* [Aim of the exercise] If a line in the data contains "have", copy it out.

Dataset entries:
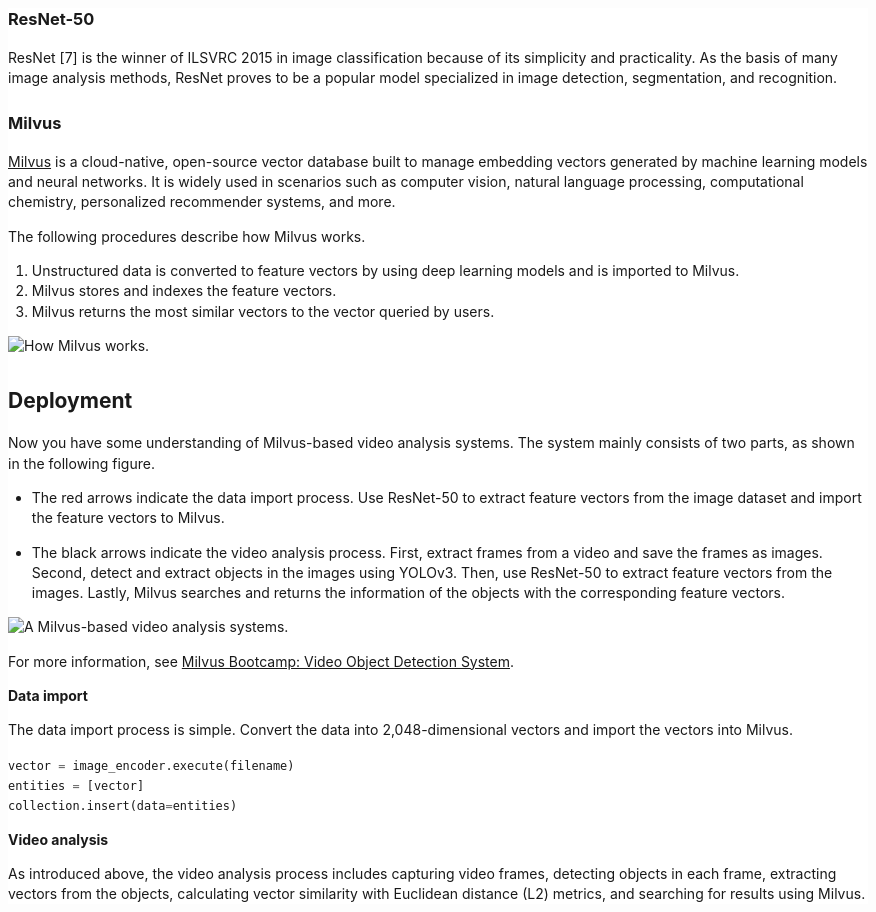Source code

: ### ResNet-50

ResNet [7] is the winner of ILSVRC 2015 in image classification because of its simplicity and practicality. As the basis of many image analysis methods, ResNet proves to be a popular model specialized in image detection, segmentation, and recognition.

### Milvus  

[Milvus](https://milvus.io/) is a cloud-native, open-source vector database built to manage embedding vectors generated by machine learning models and neural networks. It is widely used in scenarios such as computer vision, natural language processing, computational chemistry, personalized recommender systems, and more.

The following procedures describe how Milvus works.

1. Unstructured data is converted to feature vectors by using deep learning models and is imported to Milvus.
2. Milvus stores and indexes the feature vectors.
3. Milvus returns the most similar vectors to the vector queried by users.

![](../assets/1011/p3.png "How Milvus works.")


## Deployment

Now you have some understanding of Milvus-based video analysis systems. The system mainly consists of two parts, as shown in the following figure.

- The red arrows indicate the data import process. Use ResNet-50 to extract feature vectors from the image dataset and import the feature vectors to Milvus.

- The black arrows indicate the video analysis process. First, extract frames from a video and save the frames as images. Second, detect and extract objects in the images using YOLOv3. Then, use ResNet-50 to extract feature vectors from the images. Lastly, Milvus searches and returns the information of the objects with the corresponding feature vectors.

![](../assets/1011/p4.png "A Milvus-based video analysis systems.")

For more information, see [Milvus Bootcamp: Video Object Detection System](https://github.com/milvus-io/bootcamp/tree/master/solutions/video_similarity_search/object_detection). 

**Data import**

The data import process is simple. Convert the data into 2,048-dimensional vectors and import the vectors into Milvus. 

```python
vector = image_encoder.execute(filename)
entities = [vector]
collection.insert(data=entities)
```

**Video analysis**

As introduced above, the video analysis process includes capturing video frames, detecting objects in each frame, extracting vectors from the objects, calculating vector similarity with Euclidean distance (L2) metrics, and searching for results using Milvus.
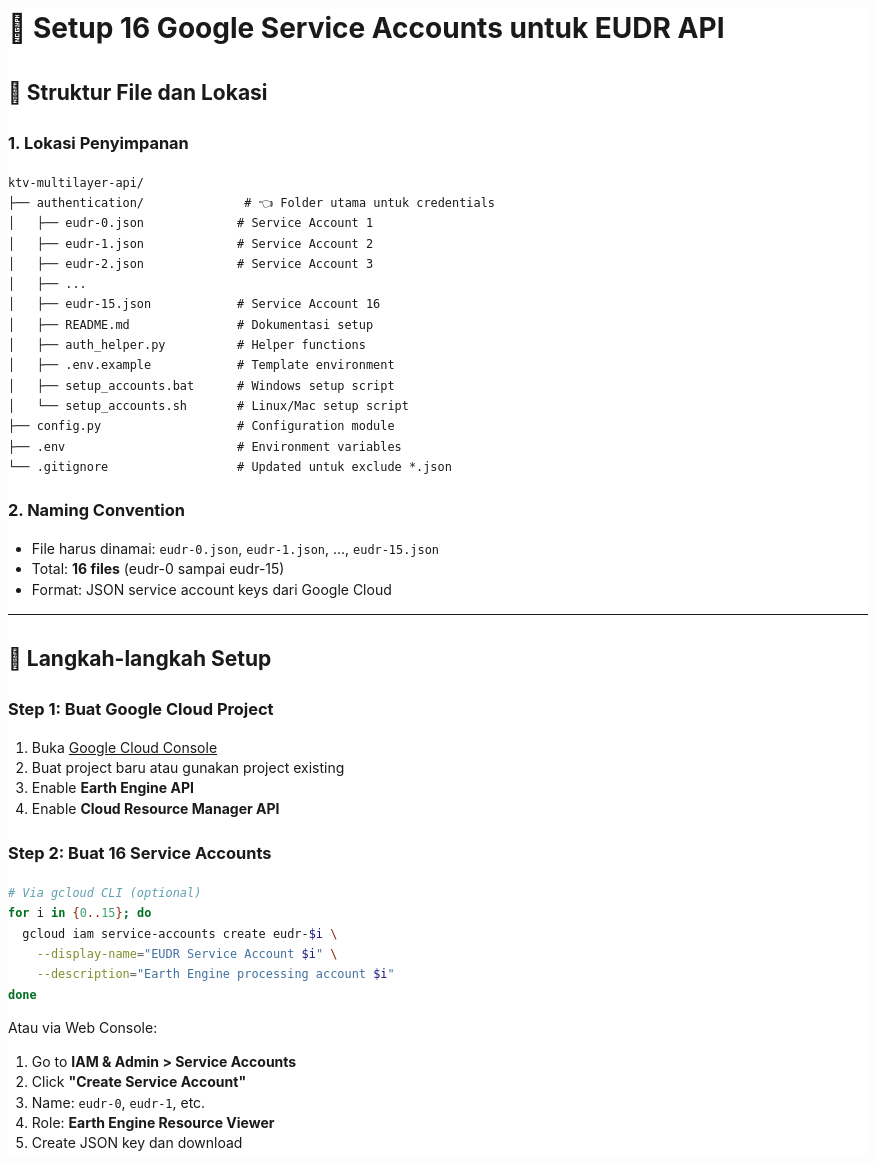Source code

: # 🔐 Setup 16 Google Service Accounts untuk EUDR API

## 📁 Struktur File dan Lokasi

### 1. **Lokasi Penyimpanan**
```
ktv-multilayer-api/
├── authentication/              # 👈 Folder utama untuk credentials
│   ├── eudr-0.json             # Service Account 1
│   ├── eudr-1.json             # Service Account 2
│   ├── eudr-2.json             # Service Account 3
│   ├── ...
│   ├── eudr-15.json            # Service Account 16
│   ├── README.md               # Dokumentasi setup
│   ├── auth_helper.py          # Helper functions
│   ├── .env.example            # Template environment
│   ├── setup_accounts.bat      # Windows setup script
│   └── setup_accounts.sh       # Linux/Mac setup script
├── config.py                   # Configuration module
├── .env                        # Environment variables
└── .gitignore                  # Updated untuk exclude *.json
```

### 2. **Naming Convention**
- File harus dinamai: `eudr-0.json`, `eudr-1.json`, ..., `eudr-15.json`
- Total: **16 files** (eudr-0 sampai eudr-15)
- Format: JSON service account keys dari Google Cloud

---

## 🚀 Langkah-langkah Setup

### **Step 1: Buat Google Cloud Project**
1. Buka [Google Cloud Console](https://console.cloud.google.com)
2. Buat project baru atau gunakan project existing
3. Enable **Earth Engine API**
4. Enable **Cloud Resource Manager API**

### **Step 2: Buat 16 Service Accounts**
```bash
# Via gcloud CLI (optional)
for i in {0..15}; do
  gcloud iam service-accounts create eudr-$i \
    --display-name="EUDR Service Account $i" \
    --description="Earth Engine processing account $i"
done
```

Atau via Web Console:
1. Go to **IAM & Admin > Service Accounts**
2. Click **"Create Service Account"**
3. Name: `eudr-0`, `eudr-1`, etc.
4. Role: **Earth Engine Resource Viewer**
5. Create JSON key dan download
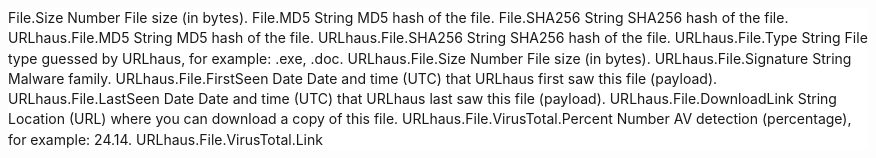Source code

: </thead>
<tbody>
<tr>
<td style="width: 230px;">File.Size</td>
<td style="width: 58px;">Number</td>
<td style="width: 452px;">File size (in bytes).</td>
</tr>
<tr>
<td style="width: 230px;">File.MD5</td>
<td style="width: 58px;">String</td>
<td style="width: 452px;">MD5 hash of the file.</td>
</tr>
<tr>
<td style="width: 230px;">File.SHA256</td>
<td style="width: 58px;">String</td>
<td style="width: 452px;">SHA256 hash of the file.</td>
</tr>
<tr>
<td style="width: 230px;">URLhaus.File.MD5</td>
<td style="width: 58px;">String</td>
<td style="width: 452px;">MD5 hash of the file.</td>
</tr>
<tr>
<td style="width: 230px;">URLhaus.File.SHA256</td>
<td style="width: 58px;">String</td>
<td style="width: 452px;">SHA256 hash of the file.</td>
</tr>
<tr>
<td style="width: 230px;">URLhaus.File.Type</td>
<td style="width: 58px;">String</td>
<td style="width: 452px;">File type guessed by URLhaus, for example: .exe, .doc.</td>
</tr>
<tr>
<td style="width: 230px;">URLhaus.File.Size</td>
<td style="width: 58px;">Number</td>
<td style="width: 452px;">File size (in bytes).</td>
</tr>
<tr>
<td style="width: 230px;">URLhaus.File.Signature</td>
<td style="width: 58px;">String</td>
<td style="width: 452px;">Malware family.</td>
</tr>
<tr>
<td style="width: 230px;">URLhaus.File.FirstSeen</td>
<td style="width: 58px;">Date</td>
<td style="width: 452px;">Date and time (UTC) that URLhaus first saw this file (payload).</td>
</tr>
<tr>
<td style="width: 230px;">URLhaus.File.LastSeen</td>
<td style="width: 58px;">Date</td>
<td style="width: 452px;">Date and time (UTC) that URLhaus last saw this file (payload).</td>
</tr>
<tr>
<td style="width: 230px;">URLhaus.File.DownloadLink</td>
<td style="width: 58px;">String</td>
<td style="width: 452px;">Location (URL) where you can download a copy of this file.</td>
</tr>
<tr>
<td style="width: 230px;">URLhaus.File.VirusTotal.Percent</td>
<td style="width: 58px;">Number</td>
<td style="width: 452px;">AV detection (percentage), for example: 24.14.</td>
</tr>
<tr>
<td style="width: 230px;">URLhaus.File.VirusTotal.Link</td>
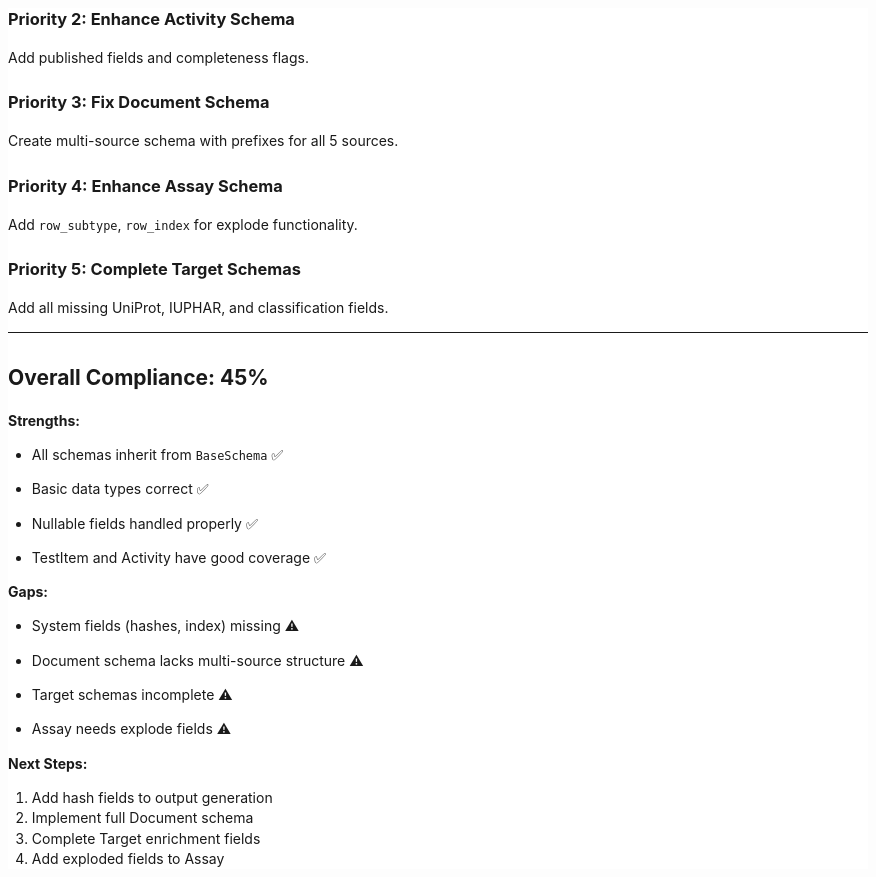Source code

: ### Priority 2: Enhance Activity Schema

Add published fields and completeness flags.

### Priority 3: Fix Document Schema

Create multi-source schema with prefixes for all 5 sources.

### Priority 4: Enhance Assay Schema

Add `row_subtype`, `row_index` for explode functionality.

### Priority 5: Complete Target Schemas

Add all missing UniProt, IUPHAR, and classification fields.

---

## Overall Compliance: 45%

**Strengths:**

- All schemas inherit from `BaseSchema` ✅

- Basic data types correct ✅

- Nullable fields handled properly ✅

- TestItem and Activity have good coverage ✅

**Gaps:**

- System fields (hashes, index) missing ⚠️

- Document schema lacks multi-source structure ⚠️

- Target schemas incomplete ⚠️

- Assay needs explode fields ⚠️

**Next Steps:**

1. Add hash fields to output generation
2. Implement full Document schema
3. Complete Target enrichment fields
4. Add exploded fields to Assay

* [Answer for the task]
Now you have some understanding of Milvus-based video analysis systems. The system mainly consists of two parts, as shown in the following figure.
- TestItem and Activity have good coverage ✅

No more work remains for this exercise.